According to a global supplier of lighting systems and electronics for the automotive industry, Hella, fuel-saving technologies will help in meeting the latest fuel economy standards in the U.S.
Hella believes that despite the popularity of alternative-fuel vehicles and hybrids, people in North America will favor better fuel-efficient vehicles in the future. Hella has proved that significant amount of fuel costs can be saved on current vehicles via lighting and electronics technologies that are already being used in Europe.
According to Hella Electronics Corporation’s president, Dr. Martin Fischer, electric and hybrid vehicles are not the sole solution to improve fuel cost savings. The company, has been offering advanced fuel-management technologies such as intelligent battery sensors, demand-driven fuel pumps, electric turbo charger actuators, start-stop controls, electric vacuum pumps, accelerator pedal sensors, and fuel and oil-quality sensors for over 14 years.

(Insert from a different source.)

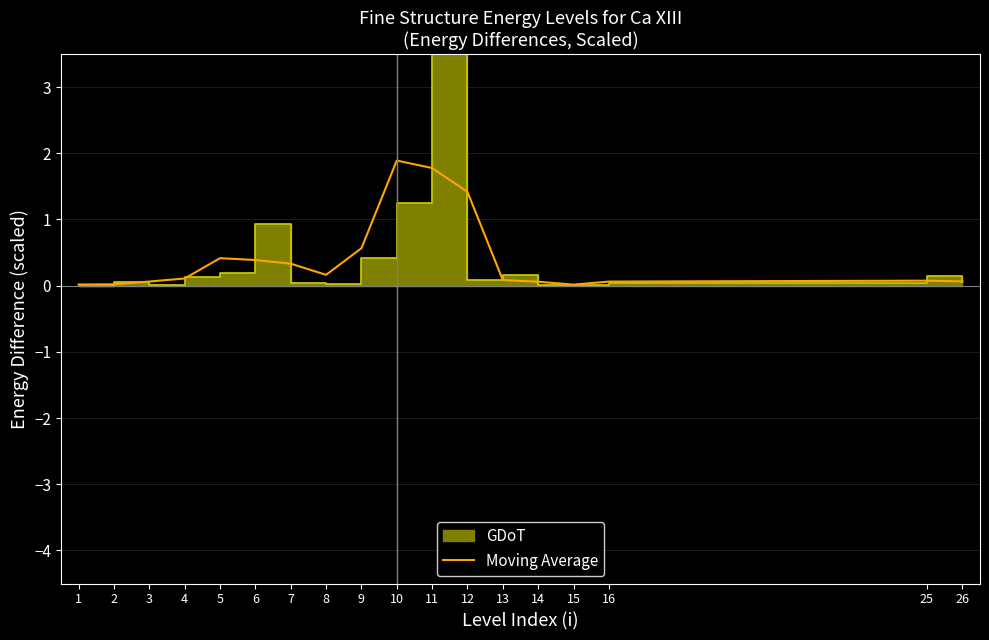

Does the chart have visible grid lines?

Yes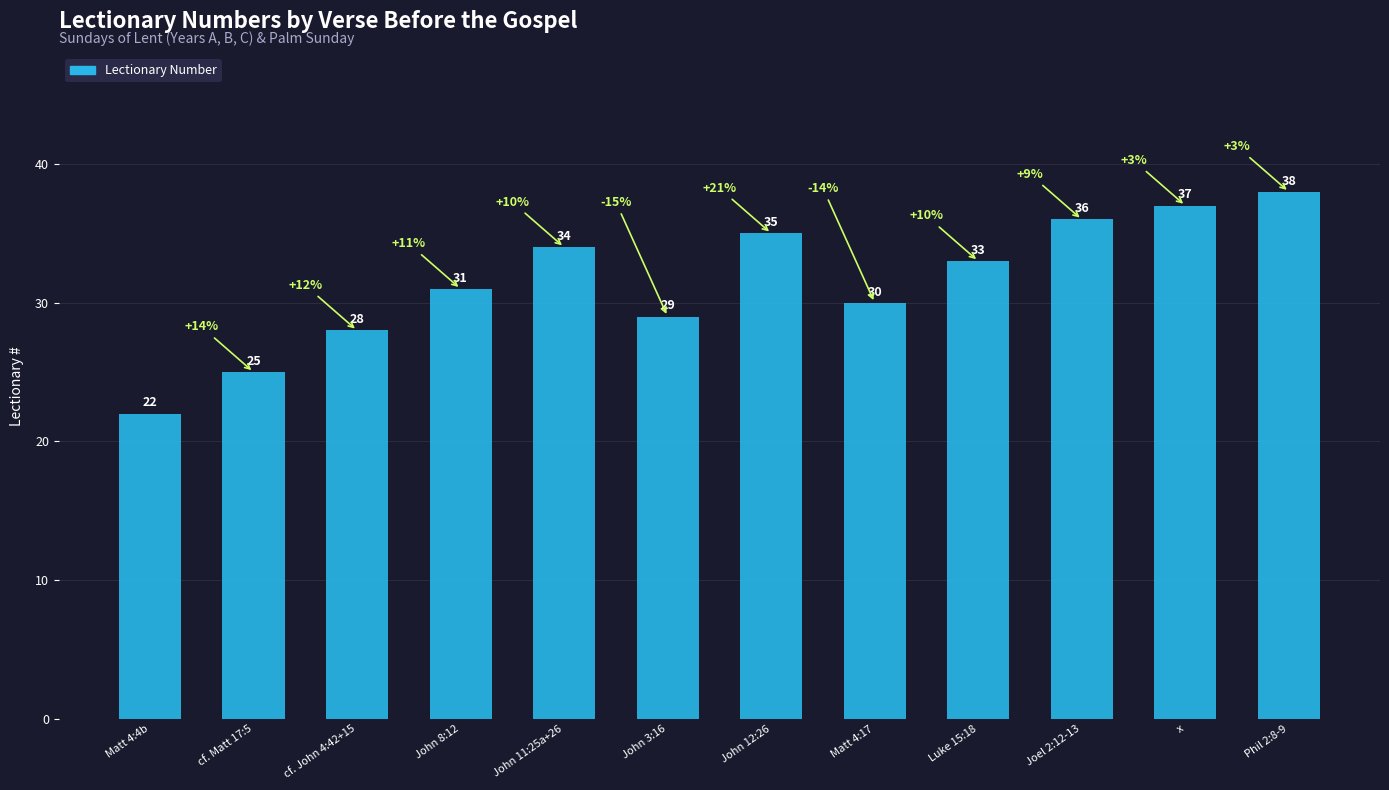

What is the sum of the values at John 11:25a+26 and x?

71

Fischer also said that the HID-lighting and full-LED lighting systems from Hella help in bringing down CO2 emissions and energy usage. He added that these benefits together can increase the overall fuel efficiency of the vehicle by nearly 30%.
To further prove this point, two European cars with same type of engines were studied to assess their fuel-savings. Out of the two, one vehicle contained Hella’s voltage stabilizer and intelligent battery sensor and it produced 17% less CO2 compared to the one without Hella’s technologies. Moreover, the fuel usage of the car equipped with Hella’s technologies was also significantly lesser.
The Environmental Protection Agency and the National Highway Traffic Safety Administration in the U.S expect automakers to strictly meet the new fuel-economy standards by adopting conventional technologies, which are already being used for commercial purposes.
Fischer concluded that as such there is no direct and easy solution for efficient fuel usage, but use of various electronic products can aid auto manufacturers in reducing the consumption of energy as well as CO2 emissions in the long run.